▶ **Extract provided**

┌──

You are hereby invited to the fifteenth installment of the NYU Game Center’s video game theory seminar series: Friday May 25th at 4-6pm.
Location: NYU, 721 Broadway, New York NY 10003, 9th floor conference room.
What if the game designer takes a step back from creating content, and rather creates algorithms and procedures that, in turn, create game content? What are the limits and opportunities? What kinds of content can be created? In this session, our two speakers will present their work on procedural content generation in games.
The two speakers of the day are Clara Fernández-Vera from the Singapore-MIT GAMBIT Game Lab and Julian Togelius from the IT University of Copenhagen, Denmark.
The talks
Clara Fernández-Vera will talk on The Trials of Designing Procedurally Generated Adventure Games.
Julian Togelius will talk on Searching for fun: Procedural Content Generation as Search and as a Necessity.

└──

▶ **Instructions**
**a.** From the seminar announcement above, extract everything from "What if the" down to "of Copenhagen, Denmark." without changing a word.
**b.** Copy the listing below verbatim, everything from its first line down to and including the line that contains "common name: Poison ivy rust".

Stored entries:
┌──

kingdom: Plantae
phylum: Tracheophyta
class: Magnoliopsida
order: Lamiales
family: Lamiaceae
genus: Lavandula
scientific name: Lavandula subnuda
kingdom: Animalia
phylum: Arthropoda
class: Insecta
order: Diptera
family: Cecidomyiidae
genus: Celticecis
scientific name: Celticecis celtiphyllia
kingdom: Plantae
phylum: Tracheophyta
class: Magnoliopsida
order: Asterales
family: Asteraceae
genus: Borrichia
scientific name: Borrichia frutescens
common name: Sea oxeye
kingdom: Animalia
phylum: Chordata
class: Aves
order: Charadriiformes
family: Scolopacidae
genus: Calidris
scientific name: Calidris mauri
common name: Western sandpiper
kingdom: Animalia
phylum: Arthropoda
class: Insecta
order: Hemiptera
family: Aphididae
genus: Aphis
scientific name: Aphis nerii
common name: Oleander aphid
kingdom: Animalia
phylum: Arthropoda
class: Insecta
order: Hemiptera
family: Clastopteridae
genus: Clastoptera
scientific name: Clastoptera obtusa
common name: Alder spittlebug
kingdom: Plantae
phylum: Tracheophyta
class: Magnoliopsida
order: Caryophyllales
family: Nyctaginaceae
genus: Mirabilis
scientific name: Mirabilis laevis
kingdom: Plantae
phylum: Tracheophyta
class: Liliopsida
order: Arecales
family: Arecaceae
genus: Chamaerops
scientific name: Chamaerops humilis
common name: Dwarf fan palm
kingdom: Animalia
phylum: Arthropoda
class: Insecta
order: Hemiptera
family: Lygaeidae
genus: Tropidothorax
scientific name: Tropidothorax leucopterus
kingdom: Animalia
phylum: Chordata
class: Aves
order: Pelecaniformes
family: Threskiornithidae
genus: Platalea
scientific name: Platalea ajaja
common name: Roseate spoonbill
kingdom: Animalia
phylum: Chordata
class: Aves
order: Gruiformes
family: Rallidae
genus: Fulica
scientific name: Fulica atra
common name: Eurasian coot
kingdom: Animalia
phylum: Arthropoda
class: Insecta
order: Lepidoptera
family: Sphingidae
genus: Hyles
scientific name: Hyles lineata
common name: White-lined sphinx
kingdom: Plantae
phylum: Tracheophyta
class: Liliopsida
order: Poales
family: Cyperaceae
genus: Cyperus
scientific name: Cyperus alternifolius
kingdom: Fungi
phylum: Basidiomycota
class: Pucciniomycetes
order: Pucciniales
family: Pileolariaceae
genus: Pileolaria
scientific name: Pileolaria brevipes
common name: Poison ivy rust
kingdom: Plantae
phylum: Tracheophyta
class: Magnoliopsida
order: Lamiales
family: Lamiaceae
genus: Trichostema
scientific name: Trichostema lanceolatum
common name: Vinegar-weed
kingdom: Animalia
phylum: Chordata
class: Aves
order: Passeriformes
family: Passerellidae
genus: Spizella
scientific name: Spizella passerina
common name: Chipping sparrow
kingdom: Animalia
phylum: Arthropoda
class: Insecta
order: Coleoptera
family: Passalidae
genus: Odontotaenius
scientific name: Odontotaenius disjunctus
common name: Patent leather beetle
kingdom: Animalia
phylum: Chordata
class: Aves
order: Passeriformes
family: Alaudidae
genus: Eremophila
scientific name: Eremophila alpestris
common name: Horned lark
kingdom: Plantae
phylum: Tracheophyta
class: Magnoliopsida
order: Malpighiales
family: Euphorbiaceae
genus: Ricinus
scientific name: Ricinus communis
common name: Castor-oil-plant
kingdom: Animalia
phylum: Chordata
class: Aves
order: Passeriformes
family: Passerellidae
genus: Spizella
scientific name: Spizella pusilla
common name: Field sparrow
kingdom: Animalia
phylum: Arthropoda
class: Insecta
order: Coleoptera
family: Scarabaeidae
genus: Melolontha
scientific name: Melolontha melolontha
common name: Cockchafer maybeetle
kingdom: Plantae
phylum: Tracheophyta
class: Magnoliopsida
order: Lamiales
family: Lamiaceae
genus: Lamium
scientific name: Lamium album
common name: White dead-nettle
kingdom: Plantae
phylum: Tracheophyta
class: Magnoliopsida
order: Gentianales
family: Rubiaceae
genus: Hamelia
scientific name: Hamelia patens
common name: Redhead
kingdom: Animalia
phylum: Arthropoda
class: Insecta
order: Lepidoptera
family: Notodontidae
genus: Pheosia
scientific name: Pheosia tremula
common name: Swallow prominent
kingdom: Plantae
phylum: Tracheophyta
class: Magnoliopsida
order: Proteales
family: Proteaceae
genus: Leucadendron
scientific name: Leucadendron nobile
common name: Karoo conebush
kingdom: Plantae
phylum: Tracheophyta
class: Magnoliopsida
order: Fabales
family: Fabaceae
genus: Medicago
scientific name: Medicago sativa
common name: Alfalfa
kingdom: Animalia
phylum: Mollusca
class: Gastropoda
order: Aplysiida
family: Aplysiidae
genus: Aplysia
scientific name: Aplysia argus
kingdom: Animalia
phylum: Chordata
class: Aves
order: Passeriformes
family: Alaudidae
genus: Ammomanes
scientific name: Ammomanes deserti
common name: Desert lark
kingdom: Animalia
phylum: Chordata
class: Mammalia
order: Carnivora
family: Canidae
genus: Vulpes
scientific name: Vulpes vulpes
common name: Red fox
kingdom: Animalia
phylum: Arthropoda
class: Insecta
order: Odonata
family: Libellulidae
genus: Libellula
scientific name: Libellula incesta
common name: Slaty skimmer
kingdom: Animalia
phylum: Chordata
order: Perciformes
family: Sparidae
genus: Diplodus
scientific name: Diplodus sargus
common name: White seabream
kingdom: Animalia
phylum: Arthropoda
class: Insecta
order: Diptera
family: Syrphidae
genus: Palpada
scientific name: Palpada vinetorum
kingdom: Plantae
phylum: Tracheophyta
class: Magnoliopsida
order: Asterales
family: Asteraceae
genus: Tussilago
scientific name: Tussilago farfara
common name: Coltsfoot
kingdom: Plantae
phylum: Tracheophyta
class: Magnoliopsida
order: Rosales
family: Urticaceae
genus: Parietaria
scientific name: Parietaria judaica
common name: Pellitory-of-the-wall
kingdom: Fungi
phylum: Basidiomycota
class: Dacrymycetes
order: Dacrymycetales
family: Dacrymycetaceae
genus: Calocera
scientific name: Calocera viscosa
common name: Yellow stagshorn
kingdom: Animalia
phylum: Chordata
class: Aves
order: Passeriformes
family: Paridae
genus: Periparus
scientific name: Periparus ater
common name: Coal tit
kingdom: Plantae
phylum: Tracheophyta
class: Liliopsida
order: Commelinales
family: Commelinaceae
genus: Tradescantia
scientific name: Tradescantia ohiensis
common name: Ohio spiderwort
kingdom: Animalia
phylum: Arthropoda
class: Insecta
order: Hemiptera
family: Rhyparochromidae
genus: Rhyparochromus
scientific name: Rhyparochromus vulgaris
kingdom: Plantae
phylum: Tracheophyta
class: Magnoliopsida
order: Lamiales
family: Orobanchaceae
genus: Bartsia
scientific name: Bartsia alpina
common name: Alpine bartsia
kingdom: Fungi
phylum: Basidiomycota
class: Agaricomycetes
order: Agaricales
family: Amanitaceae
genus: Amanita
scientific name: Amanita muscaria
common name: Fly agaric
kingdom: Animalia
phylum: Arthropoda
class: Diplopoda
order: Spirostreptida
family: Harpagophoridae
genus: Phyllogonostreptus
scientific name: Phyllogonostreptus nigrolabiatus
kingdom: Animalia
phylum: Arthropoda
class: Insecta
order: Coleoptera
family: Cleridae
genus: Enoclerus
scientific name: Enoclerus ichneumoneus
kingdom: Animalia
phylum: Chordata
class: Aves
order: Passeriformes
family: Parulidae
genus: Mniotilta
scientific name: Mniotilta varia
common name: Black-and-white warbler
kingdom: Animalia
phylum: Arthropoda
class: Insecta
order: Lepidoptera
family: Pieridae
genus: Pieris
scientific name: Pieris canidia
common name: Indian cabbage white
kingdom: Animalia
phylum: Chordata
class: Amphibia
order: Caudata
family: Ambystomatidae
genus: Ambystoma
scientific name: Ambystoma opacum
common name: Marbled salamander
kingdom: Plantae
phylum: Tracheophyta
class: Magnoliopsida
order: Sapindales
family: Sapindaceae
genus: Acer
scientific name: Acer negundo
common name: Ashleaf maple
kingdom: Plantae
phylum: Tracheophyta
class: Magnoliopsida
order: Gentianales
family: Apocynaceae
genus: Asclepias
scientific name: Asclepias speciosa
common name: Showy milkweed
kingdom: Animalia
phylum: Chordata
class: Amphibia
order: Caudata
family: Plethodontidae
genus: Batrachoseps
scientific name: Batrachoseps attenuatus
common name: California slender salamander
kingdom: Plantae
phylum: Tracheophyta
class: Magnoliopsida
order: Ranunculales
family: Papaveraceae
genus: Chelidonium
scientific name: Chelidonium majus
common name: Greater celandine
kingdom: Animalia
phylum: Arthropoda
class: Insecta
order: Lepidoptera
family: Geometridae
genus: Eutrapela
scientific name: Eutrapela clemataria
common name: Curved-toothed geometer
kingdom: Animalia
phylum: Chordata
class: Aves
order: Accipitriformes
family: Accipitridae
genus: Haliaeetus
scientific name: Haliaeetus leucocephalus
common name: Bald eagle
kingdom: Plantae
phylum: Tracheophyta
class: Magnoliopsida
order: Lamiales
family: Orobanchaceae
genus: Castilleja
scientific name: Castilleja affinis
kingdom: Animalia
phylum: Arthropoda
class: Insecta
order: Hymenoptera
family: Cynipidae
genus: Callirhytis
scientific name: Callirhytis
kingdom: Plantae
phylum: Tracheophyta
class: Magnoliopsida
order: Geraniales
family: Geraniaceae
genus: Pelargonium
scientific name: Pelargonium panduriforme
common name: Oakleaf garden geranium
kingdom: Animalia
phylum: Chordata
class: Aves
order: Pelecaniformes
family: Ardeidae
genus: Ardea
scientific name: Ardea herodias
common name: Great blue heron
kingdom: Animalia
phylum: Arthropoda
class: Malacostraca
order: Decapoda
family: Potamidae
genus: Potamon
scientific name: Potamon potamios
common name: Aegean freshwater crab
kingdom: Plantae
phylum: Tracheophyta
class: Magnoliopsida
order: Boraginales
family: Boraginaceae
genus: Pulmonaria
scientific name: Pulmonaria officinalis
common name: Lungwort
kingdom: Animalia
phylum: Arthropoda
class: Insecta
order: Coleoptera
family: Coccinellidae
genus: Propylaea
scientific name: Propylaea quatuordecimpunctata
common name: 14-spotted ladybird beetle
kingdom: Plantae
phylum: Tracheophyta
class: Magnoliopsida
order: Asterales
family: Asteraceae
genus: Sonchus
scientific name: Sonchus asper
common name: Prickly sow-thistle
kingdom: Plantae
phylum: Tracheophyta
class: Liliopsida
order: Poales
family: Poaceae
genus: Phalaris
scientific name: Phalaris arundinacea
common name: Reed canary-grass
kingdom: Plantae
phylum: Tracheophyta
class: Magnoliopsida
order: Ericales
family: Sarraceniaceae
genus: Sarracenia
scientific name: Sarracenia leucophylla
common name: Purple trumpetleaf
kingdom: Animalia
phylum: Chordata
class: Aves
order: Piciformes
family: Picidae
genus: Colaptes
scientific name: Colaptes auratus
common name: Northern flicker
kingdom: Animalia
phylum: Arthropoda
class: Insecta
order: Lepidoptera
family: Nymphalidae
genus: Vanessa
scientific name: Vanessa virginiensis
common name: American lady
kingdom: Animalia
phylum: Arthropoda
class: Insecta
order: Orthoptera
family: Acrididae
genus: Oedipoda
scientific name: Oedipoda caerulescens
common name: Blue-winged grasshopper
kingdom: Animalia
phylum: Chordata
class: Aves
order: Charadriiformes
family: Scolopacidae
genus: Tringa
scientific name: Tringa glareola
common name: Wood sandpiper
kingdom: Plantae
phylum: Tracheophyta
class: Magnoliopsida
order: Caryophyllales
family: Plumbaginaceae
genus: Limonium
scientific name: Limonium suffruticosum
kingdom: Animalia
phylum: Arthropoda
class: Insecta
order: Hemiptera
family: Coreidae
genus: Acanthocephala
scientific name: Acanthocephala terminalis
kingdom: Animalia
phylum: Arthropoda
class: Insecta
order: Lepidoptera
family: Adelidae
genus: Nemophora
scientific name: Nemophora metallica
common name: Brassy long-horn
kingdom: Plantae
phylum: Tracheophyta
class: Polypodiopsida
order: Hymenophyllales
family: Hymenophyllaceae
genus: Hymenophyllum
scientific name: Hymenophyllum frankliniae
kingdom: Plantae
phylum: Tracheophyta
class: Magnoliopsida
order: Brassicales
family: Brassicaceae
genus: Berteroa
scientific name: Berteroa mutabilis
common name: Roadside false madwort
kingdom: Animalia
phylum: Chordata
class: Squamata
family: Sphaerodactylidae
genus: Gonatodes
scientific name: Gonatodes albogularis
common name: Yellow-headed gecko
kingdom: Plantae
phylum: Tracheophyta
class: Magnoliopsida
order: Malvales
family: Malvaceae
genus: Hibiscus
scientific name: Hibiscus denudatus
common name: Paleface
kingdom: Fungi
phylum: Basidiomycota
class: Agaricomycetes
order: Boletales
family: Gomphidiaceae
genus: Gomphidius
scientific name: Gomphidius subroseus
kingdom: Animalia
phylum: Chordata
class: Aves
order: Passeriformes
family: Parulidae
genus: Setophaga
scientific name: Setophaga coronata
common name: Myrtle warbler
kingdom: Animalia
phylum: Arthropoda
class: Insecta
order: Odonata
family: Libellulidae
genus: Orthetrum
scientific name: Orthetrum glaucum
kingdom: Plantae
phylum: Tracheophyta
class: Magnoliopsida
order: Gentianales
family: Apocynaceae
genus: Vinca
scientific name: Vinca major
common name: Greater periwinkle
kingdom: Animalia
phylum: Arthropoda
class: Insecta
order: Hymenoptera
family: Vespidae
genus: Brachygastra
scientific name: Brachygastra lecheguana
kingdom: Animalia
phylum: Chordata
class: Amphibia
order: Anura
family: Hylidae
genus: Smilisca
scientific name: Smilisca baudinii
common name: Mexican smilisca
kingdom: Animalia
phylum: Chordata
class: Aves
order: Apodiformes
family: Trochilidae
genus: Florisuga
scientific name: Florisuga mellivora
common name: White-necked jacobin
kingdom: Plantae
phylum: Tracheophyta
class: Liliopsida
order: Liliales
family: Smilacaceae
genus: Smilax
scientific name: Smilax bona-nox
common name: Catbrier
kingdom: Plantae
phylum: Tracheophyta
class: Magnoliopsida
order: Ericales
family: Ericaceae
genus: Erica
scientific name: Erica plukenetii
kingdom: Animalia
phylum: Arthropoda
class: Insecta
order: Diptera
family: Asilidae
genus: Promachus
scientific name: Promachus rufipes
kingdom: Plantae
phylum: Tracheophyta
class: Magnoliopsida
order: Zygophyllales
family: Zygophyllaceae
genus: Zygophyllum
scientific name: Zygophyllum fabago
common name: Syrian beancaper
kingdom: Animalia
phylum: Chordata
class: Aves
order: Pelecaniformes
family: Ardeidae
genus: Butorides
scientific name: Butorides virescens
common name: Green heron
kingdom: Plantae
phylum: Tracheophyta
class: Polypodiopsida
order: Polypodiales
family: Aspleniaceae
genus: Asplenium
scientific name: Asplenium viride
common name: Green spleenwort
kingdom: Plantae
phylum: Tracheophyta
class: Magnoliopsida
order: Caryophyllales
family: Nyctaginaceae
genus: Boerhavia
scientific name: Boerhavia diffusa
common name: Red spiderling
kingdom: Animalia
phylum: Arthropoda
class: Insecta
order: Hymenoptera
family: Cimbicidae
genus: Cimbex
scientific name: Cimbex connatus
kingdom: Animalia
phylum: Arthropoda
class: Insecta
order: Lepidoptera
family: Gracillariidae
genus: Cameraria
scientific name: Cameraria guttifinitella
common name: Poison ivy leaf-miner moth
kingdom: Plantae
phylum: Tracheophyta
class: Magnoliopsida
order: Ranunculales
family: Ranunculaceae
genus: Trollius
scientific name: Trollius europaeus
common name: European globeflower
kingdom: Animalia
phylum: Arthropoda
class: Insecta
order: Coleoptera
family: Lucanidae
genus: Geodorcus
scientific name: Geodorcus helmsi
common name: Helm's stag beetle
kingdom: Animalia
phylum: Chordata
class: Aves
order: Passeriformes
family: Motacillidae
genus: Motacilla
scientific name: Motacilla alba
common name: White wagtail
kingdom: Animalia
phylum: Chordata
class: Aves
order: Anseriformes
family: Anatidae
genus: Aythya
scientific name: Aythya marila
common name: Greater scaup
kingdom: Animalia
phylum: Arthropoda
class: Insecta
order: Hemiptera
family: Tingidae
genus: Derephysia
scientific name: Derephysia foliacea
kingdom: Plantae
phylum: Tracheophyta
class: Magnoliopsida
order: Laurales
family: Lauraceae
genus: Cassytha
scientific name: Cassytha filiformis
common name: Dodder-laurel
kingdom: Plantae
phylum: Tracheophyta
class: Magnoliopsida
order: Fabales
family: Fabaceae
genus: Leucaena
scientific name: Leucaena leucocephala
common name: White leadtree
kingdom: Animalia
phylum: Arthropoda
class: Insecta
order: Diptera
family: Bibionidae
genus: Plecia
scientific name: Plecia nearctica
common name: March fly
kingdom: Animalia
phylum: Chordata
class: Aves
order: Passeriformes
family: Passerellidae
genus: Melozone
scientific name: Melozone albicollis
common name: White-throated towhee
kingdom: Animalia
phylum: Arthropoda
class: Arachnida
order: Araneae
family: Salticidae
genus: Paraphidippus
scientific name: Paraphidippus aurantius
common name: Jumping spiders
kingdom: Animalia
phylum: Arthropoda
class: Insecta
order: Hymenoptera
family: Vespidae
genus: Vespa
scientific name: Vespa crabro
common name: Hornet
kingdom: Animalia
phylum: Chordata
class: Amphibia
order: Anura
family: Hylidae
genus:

└──

▶ **Answers provided**
**a.**
What if the game designer takes a step back from creating content, and rather creates algorithms and procedures that, in turn, create game content? What are the limits and opportunities? What kinds of content can be created? In this session, our two speakers will present their work on procedural content generation in games.
The two speakers of the day are Clara Fernández-Vera from the Singapore-MIT GAMBIT Game Lab and Julian Togelius from the IT University of Copenhagen, Denmark.

**b.**
kingdom: Plantae
phylum: Tracheophyta
class: Magnoliopsida
order: Lamiales
family: Lamiaceae
genus: Lavandula
scientific name: Lavandula subnuda
kingdom: Animalia
phylum: Arthropoda
class: Insecta
order: Diptera
family: Cecidomyiidae
genus: Celticecis
scientific name: Celticecis celtiphyllia
kingdom: Plantae
phylum: Tracheophyta
class: Magnoliopsida
order: Asterales
family: Asteraceae
genus: Borrichia
scientific name: Borrichia frutescens
common name: Sea oxeye
kingdom: Animalia
phylum: Chordata
class: Aves
order: Charadriiformes
family: Scolopacidae
genus: Calidris
scientific name: Calidris mauri
common name: Western sandpiper
kingdom: Animalia
phylum: Arthropoda
class: Insecta
order: Hemiptera
family: Aphididae
genus: Aphis
scientific name: Aphis nerii
common name: Oleander aphid
kingdom: Animalia
phylum: Arthropoda
class: Insecta
order: Hemiptera
family: Clastopteridae
genus: Clastoptera
scientific name: Clastoptera obtusa
common name: Alder spittlebug
kingdom: Plantae
phylum: Tracheophyta
class: Magnoliopsida
order: Caryophyllales
family: Nyctaginaceae
genus: Mirabilis
scientific name: Mirabilis laevis
kingdom: Plantae
phylum: Tracheophyta
class: Liliopsida
order: Arecales
family: Arecaceae
genus: Chamaerops
scientific name: Chamaerops humilis
common name: Dwarf fan palm
kingdom: Animalia
phylum: Arthropoda
class: Insecta
order: Hemiptera
family: Lygaeidae
genus: Tropidothorax
scientific name: Tropidothorax leucopterus
kingdom: Animalia
phylum: Chordata
class: Aves
order: Pelecaniformes
family: Threskiornithidae
genus: Platalea
scientific name: Platalea ajaja
common name: Roseate spoonbill
kingdom: Animalia
phylum: Chordata
class: Aves
order: Gruiformes
family: Rallidae
genus: Fulica
scientific name: Fulica atra
common name: Eurasian coot
kingdom: Animalia
phylum: Arthropoda
class: Insecta
order: Lepidoptera
family: Sphingidae
genus: Hyles
scientific name: Hyles lineata
common name: White-lined sphinx
kingdom: Plantae
phylum: Tracheophyta
class: Liliopsida
order: Poales
family: Cyperaceae
genus: Cyperus
scientific name: Cyperus alternifolius
kingdom: Fungi
phylum: Basidiomycota
class: Pucciniomycetes
order: Pucciniales
family: Pileolariaceae
genus: Pileolaria
scientific name: Pileolaria brevipes
common name: Poison ivy rust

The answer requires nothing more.